::: Passage to read :::

Who would have imagined when the Berlin Wall and the Iron Curtain came down, that 30 years later the American national anthem would be anathema to many natives and booed by crowds in football stadiums? Here in Greece it would take a very foolhardy person to boo the flag. We have fought for independence and freedom against all odds throughout. We fight like hell among ourselves but the nation and its symbols are sacrosanct. My uncle, Nikita Varvitsiotis, was a tall, proud Spartan MP, elected with Stalin-like numbers throughout his political career. He was known for standing up in parliament and in a booming voice charging left-wingers of being Bulgarians, in other words traitors to the mother country. His daughter, my first cousin Fifi, is a true Spartan, both father and mother, and is my favorite. I loved Nikita because he was a Spartan of old, very brave, patriotic, responsible and, most of all, honorable.

Lolling about on the beach gives one plenty of time to think, and swimming in the cleanest and clearest water puts things into perspective. For example, America used to be the answer, but has become the problem. Her past heroes are seen as villains, public intellectuals are now inferior to fashion influencers, and moronic blowhards blather about pronouns night and day on television. I sure am glad to be far away from all that jazz. Talking to locals and visitors here might not be as rigorously mind-expanding as a debate at the Oxford Union, but what comes through is that diversity of faith and race leads to irreconcilable, clashing opinions. Basically, being woke means obsessing about race, gender and sexual orientation, maybe climate change, too. Here in Patmos, if you raised any of these subjects you would be confronted with the kind of looks Xerxes’s emissary received from the 300 Spartans when he demanded they lay down their arms.

::: Information provided :::

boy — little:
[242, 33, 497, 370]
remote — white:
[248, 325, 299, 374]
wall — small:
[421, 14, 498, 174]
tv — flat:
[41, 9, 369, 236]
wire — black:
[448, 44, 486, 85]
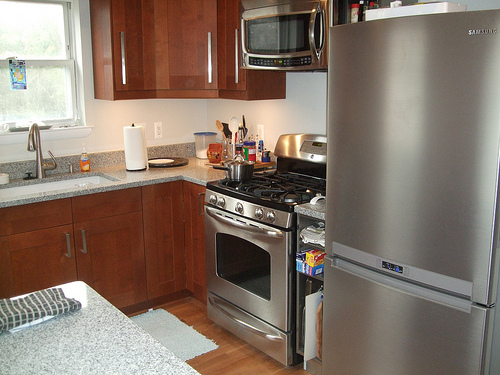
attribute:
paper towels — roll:
[116, 120, 154, 174]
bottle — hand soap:
[74, 150, 94, 178]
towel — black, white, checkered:
[0, 281, 82, 339]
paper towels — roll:
[118, 116, 154, 171]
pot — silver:
[212, 152, 255, 191]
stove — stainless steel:
[193, 132, 329, 365]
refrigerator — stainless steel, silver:
[316, 11, 498, 372]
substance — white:
[196, 145, 211, 158]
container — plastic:
[189, 128, 219, 163]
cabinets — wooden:
[0, 192, 142, 298]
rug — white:
[137, 301, 221, 367]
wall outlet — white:
[151, 117, 170, 143]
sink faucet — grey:
[22, 120, 51, 184]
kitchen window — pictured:
[1, 2, 88, 134]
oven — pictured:
[202, 202, 298, 349]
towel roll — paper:
[121, 121, 151, 171]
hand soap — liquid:
[76, 140, 92, 172]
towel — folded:
[1, 285, 81, 333]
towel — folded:
[7, 311, 57, 334]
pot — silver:
[207, 156, 254, 185]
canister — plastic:
[192, 130, 218, 160]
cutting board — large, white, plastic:
[302, 290, 320, 362]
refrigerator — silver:
[320, 6, 483, 373]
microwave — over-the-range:
[237, 1, 327, 72]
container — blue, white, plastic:
[192, 130, 218, 160]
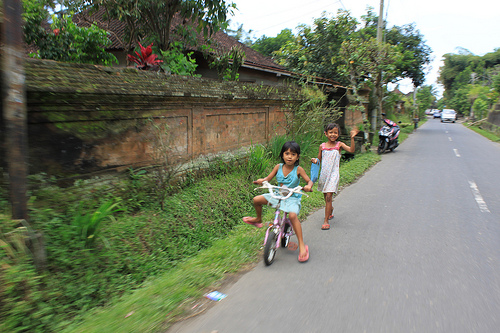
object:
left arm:
[341, 137, 355, 152]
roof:
[24, 58, 308, 102]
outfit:
[262, 162, 303, 215]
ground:
[0, 115, 500, 333]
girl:
[311, 123, 360, 230]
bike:
[252, 181, 313, 266]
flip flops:
[242, 216, 262, 228]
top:
[274, 163, 302, 199]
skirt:
[262, 192, 301, 216]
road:
[167, 118, 499, 333]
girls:
[242, 141, 313, 262]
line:
[468, 180, 490, 213]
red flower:
[127, 40, 163, 71]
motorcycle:
[378, 113, 402, 155]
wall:
[0, 107, 295, 229]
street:
[159, 87, 499, 332]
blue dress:
[262, 163, 303, 216]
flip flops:
[298, 244, 309, 262]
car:
[439, 107, 457, 123]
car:
[433, 109, 442, 118]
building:
[0, 0, 371, 224]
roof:
[23, 0, 341, 87]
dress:
[317, 141, 342, 194]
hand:
[350, 127, 361, 138]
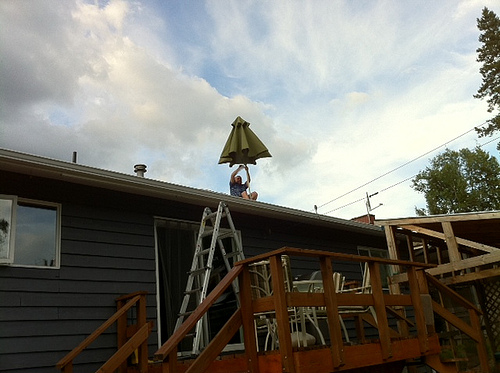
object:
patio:
[128, 246, 441, 373]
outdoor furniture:
[247, 254, 311, 351]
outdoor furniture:
[286, 279, 328, 347]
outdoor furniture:
[324, 261, 378, 342]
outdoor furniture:
[298, 269, 352, 347]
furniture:
[248, 254, 378, 352]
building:
[0, 147, 500, 373]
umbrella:
[218, 115, 272, 199]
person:
[229, 165, 258, 201]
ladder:
[172, 200, 247, 359]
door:
[152, 215, 245, 357]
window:
[0, 194, 62, 270]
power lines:
[342, 119, 500, 207]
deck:
[54, 245, 489, 373]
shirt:
[229, 179, 248, 197]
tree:
[409, 148, 499, 217]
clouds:
[2, 3, 456, 76]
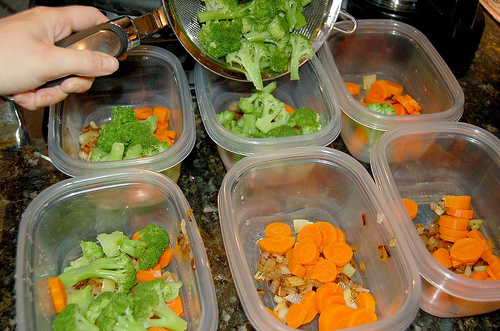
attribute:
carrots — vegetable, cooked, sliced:
[261, 215, 377, 323]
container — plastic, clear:
[219, 146, 425, 329]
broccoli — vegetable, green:
[60, 218, 175, 330]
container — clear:
[10, 168, 222, 327]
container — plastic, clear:
[372, 116, 499, 329]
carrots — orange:
[344, 65, 438, 113]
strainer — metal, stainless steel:
[56, 0, 359, 88]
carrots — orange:
[134, 100, 176, 147]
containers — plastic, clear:
[34, 9, 495, 331]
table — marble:
[3, 6, 499, 328]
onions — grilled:
[265, 222, 359, 309]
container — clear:
[196, 39, 347, 151]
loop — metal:
[332, 7, 356, 40]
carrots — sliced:
[285, 97, 299, 116]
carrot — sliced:
[296, 239, 316, 266]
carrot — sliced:
[48, 278, 65, 314]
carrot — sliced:
[454, 237, 482, 267]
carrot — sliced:
[155, 107, 171, 128]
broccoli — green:
[127, 119, 155, 161]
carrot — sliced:
[134, 104, 151, 123]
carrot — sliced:
[444, 194, 474, 210]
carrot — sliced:
[403, 197, 420, 219]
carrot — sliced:
[266, 221, 291, 244]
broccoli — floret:
[141, 223, 170, 253]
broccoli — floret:
[72, 251, 136, 285]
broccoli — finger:
[52, 305, 96, 331]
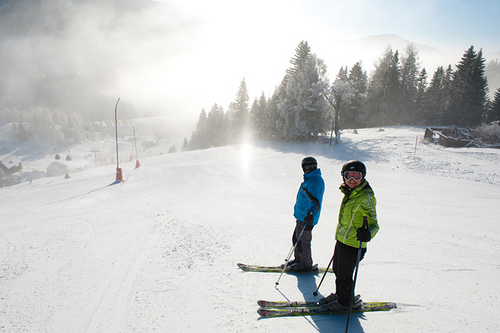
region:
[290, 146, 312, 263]
skier in blue jacket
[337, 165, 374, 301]
skier in yellow jacket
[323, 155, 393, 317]
skier holding ski poles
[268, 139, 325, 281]
skier wearing grey cap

:::

→ Description of the task
In the essay about Greece and America, what did Nikita Varvitsiotis call left-wingers in parliament? The entries play no part in what comes next.

→ Response area
He called them Bulgarians, meaning traitors to the mother country.